Under the 2022 budget, legal aid lawyers' hourly rates will increase by 12% beginning 1 July
The New Zealand government has allotted additional funds in the 2022 national budget to improve the legal aid system across New Zealand, Minister of Justice Kris Faafoi announced.
He explained that the 2022 budget contains an additional investment of $148m over the next four years to ensure people will not be denied access to justice based on their financial means, given that legal aid plays a crucial role in ensuring equity in the justice system.
“Budget 2022 will help around 93,000 more people be eligible for legal aid from January 2023, fulfilling our election promise to make improvements to our court system so everyone has appropriate access to justice,” Faafoi said.
In addition, the 2022 budget will implement changes to policies governing eligibility, repayment and legal aid lawyers’ remuneration to ensure that the legal aid system remains resilient in the future. It will also increase the hourly rates of over 2,400 legal aid lawyers by 12% beginning 1 July.

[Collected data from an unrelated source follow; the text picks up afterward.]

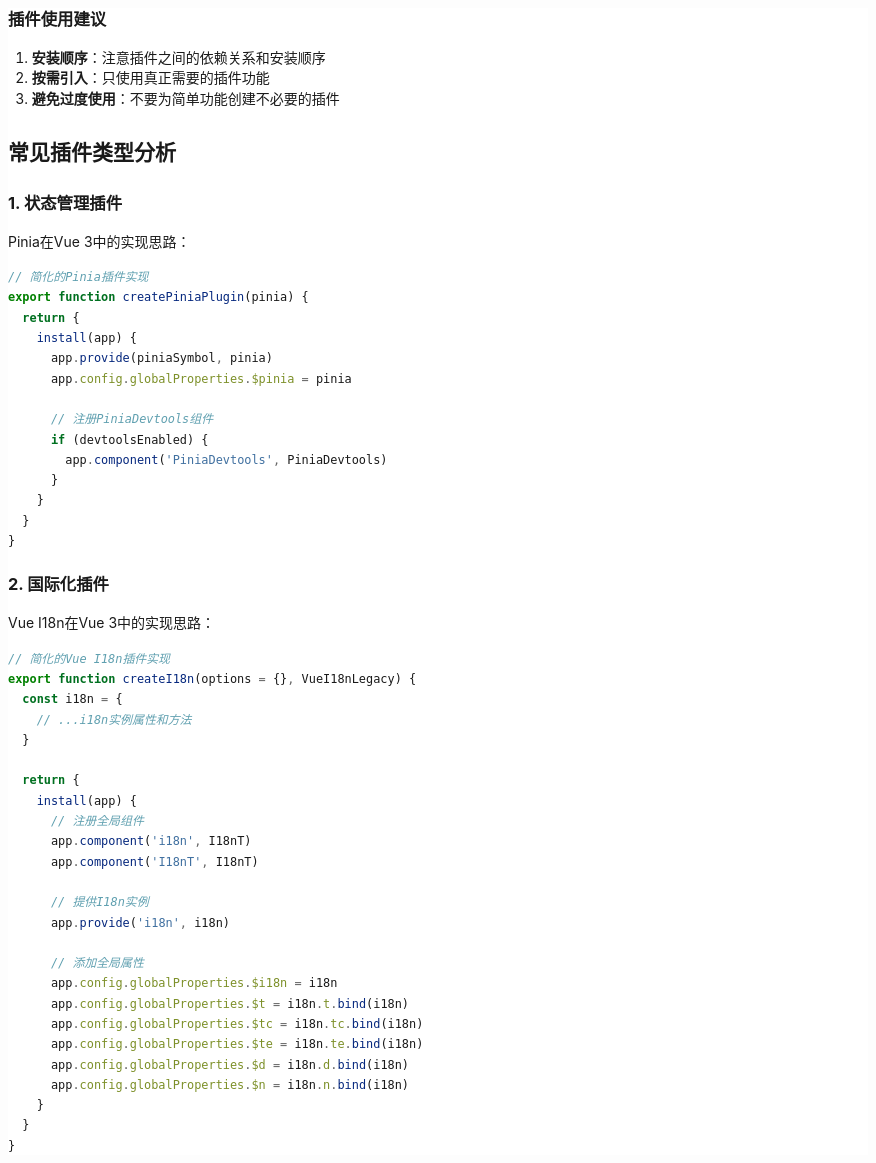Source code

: ### 插件使用建议

1. **安装顺序**：注意插件之间的依赖关系和安装顺序
2. **按需引入**：只使用真正需要的插件功能
3. **避免过度使用**：不要为简单功能创建不必要的插件

## 常见插件类型分析

### 1. 状态管理插件

Pinia在Vue 3中的实现思路：

```js
// 简化的Pinia插件实现
export function createPiniaPlugin(pinia) {
  return {
    install(app) {
      app.provide(piniaSymbol, pinia)
      app.config.globalProperties.$pinia = pinia
      
      // 注册PiniaDevtools组件
      if (devtoolsEnabled) {
        app.component('PiniaDevtools', PiniaDevtools)
      }
    }
  }
}
```

### 2. 国际化插件

Vue I18n在Vue 3中的实现思路：

```js
// 简化的Vue I18n插件实现
export function createI18n(options = {}, VueI18nLegacy) {
  const i18n = {
    // ...i18n实例属性和方法
  }
  
  return {
    install(app) {
      // 注册全局组件
      app.component('i18n', I18nT)
      app.component('I18nT', I18nT)
      
      // 提供I18n实例
      app.provide('i18n', i18n)
      
      // 添加全局属性
      app.config.globalProperties.$i18n = i18n
      app.config.globalProperties.$t = i18n.t.bind(i18n)
      app.config.globalProperties.$tc = i18n.tc.bind(i18n)
      app.config.globalProperties.$te = i18n.te.bind(i18n)
      app.config.globalProperties.$d = i18n.d.bind(i18n)
      app.config.globalProperties.$n = i18n.n.bind(i18n)
    }
  }
}
```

“This will mean more people will be able to access the scheme and get legal advice, ensuring the ongoing viability of the legal aid system,” Faafoi said.
Moreover, he confirmed that the 2022 budget provides additional funding of $41.4m over the next four years to cover the costs of increased demand for legal aid services based on projections covering the 2024-2025 period. Funds worth $34.5m would be applied to address the impact of case backlogs resulting from the COVID-19 pandemic.
“This is the most effective way to make sure the courts that saw an increase in active cases due to COVID-19 can reduce these caseloads to pre-COVID-19 levels,” said Minister for Courts Aupito William Sio.
To help expedite court processes, Faafoi said that the 2022 budget sets aside another $11m over the next four years to implement the Criminal Process Improvement Programme (CPIP), a judicially led initiative to reduce backlog in the criminal jurisdiction of the District Court by establishing best practice in court procedure.
“CPIP is also critical to implementing Te Ao Mārama, the new model for the District Court, ensuring the system has the capacity to embed transformational change,” he said.